1416: Tony Blair's former spokesman, Alastair Campbell, asks for a "serious speech". He says the current economic problems should not be "all about a blame game".

Nick Robinson
1414: BBC political editor Nick Robinson says Mr Brown is expected to "get personal" in his speech. He will attempt to overturn "negatives", such as being too serious, and try to turn them into "assets".

Iain Duncan Smith
1411: On the BBC's Daily Politics, former Tory leader Iain Duncan Smith accuses Mr Brown of "indecision". Meanwhile in the conference hall the cabinet is out in force now.

1410: Gordon Brown and wife Sarah have left their hotel, en route to the conference hall.

1409: There are very few seats left in the conference hall now.
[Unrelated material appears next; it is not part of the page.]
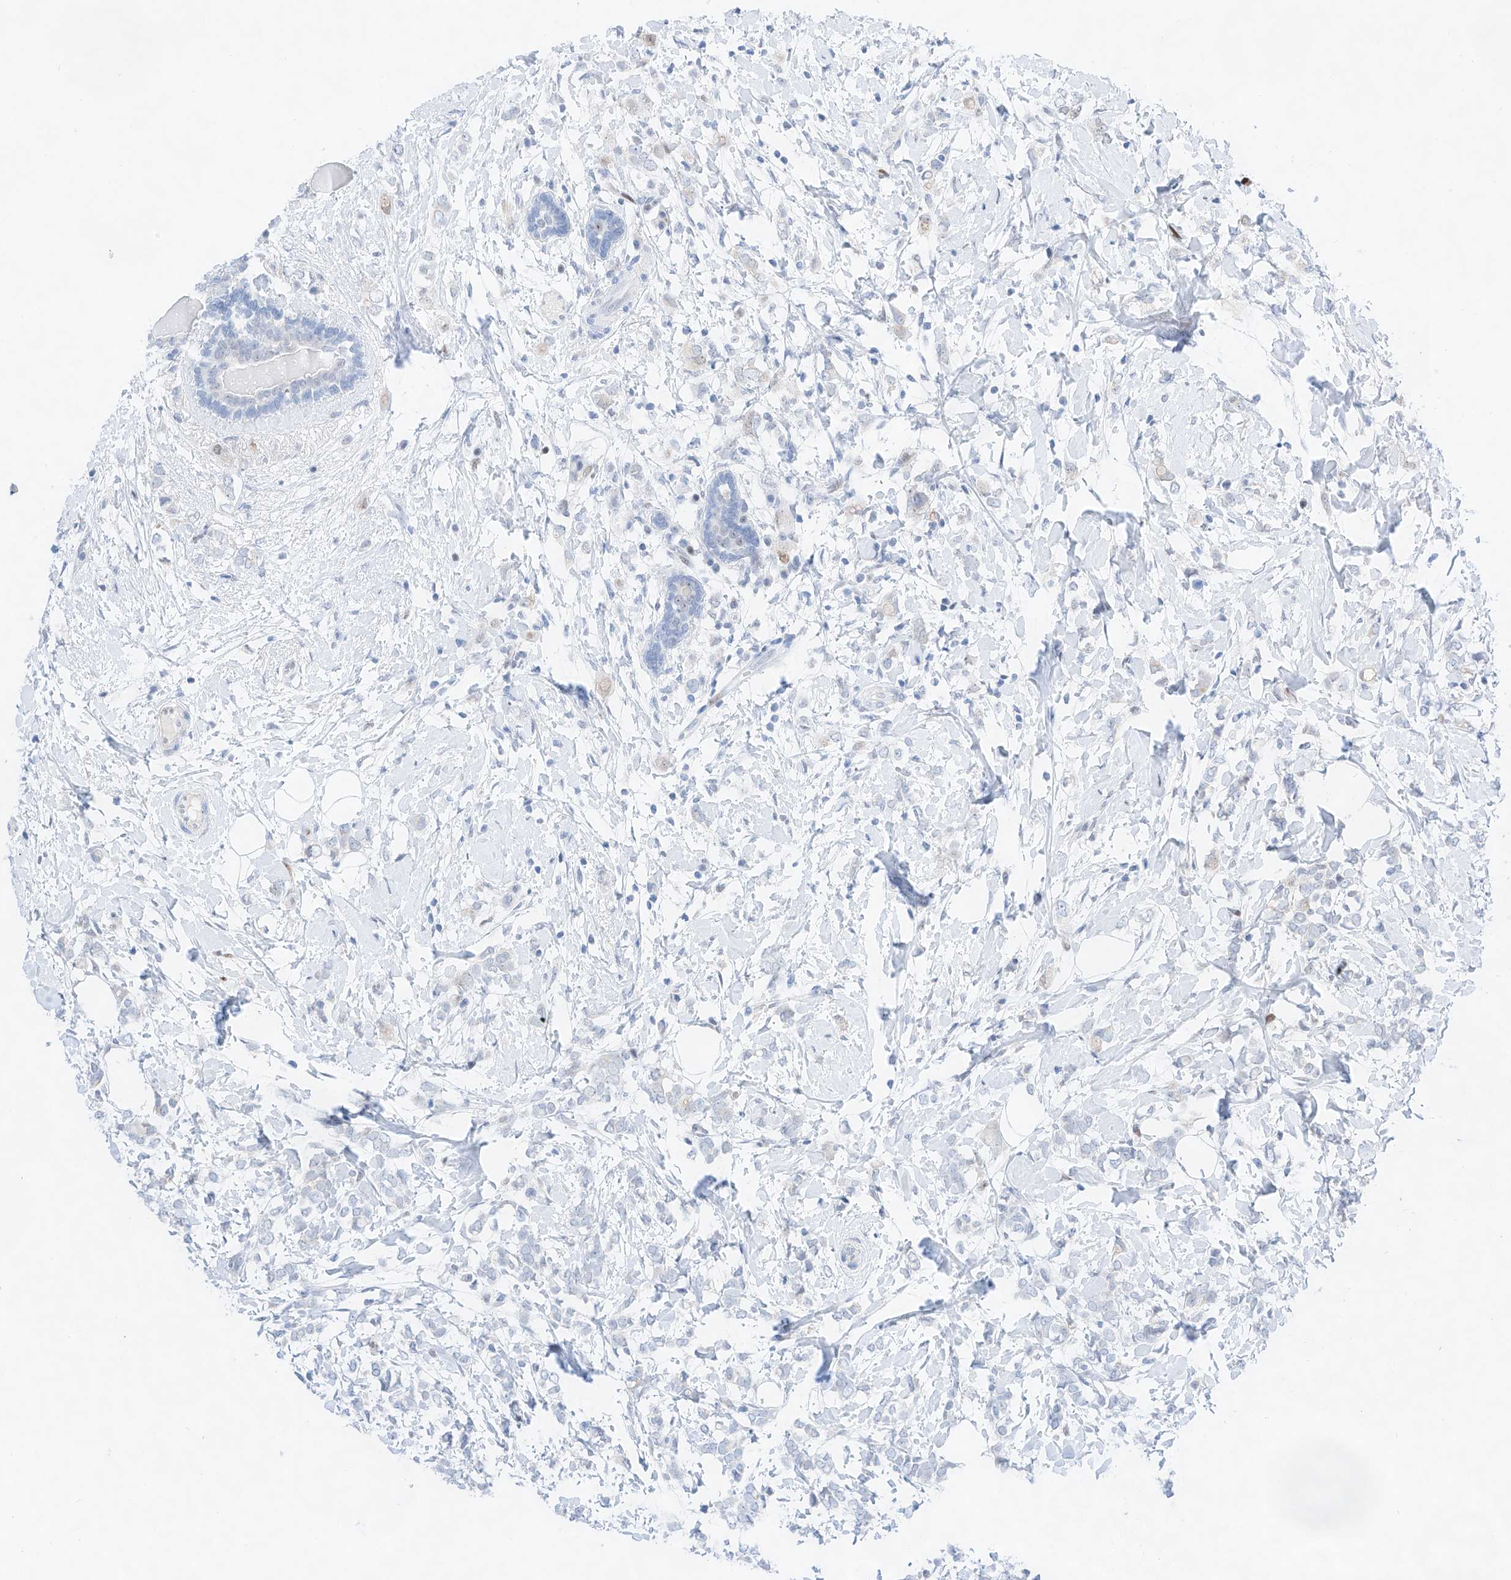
{"staining": {"intensity": "negative", "quantity": "none", "location": "none"}, "tissue": "breast cancer", "cell_type": "Tumor cells", "image_type": "cancer", "snomed": [{"axis": "morphology", "description": "Normal tissue, NOS"}, {"axis": "morphology", "description": "Lobular carcinoma"}, {"axis": "topography", "description": "Breast"}], "caption": "High magnification brightfield microscopy of breast lobular carcinoma stained with DAB (brown) and counterstained with hematoxylin (blue): tumor cells show no significant positivity.", "gene": "NT5C3B", "patient": {"sex": "female", "age": 47}}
Is it coincidence or a cruel joke that the PA system is playing the hit song Sit Down, by James?

Lord Hattersley
1408: Mr Brown's big moment approaches, with some doubt about the exact start time. Speaking on BBC Two's The Daily Politics, former Labour deputy leader Lord Hattersley urges the party to "attack our opponents" and implores the PM to "lead the fight" against David Cameron's Conservatives.

1405: Welcome to our live coverage of Gordon Brown's big speech to the Labour Party conference. I'll be keeping you in touch with all the news and views during the build-up - and I'll bring you all the key parts of the Brown speech as well as reaction from BBC experts, pundits and the blogosphere.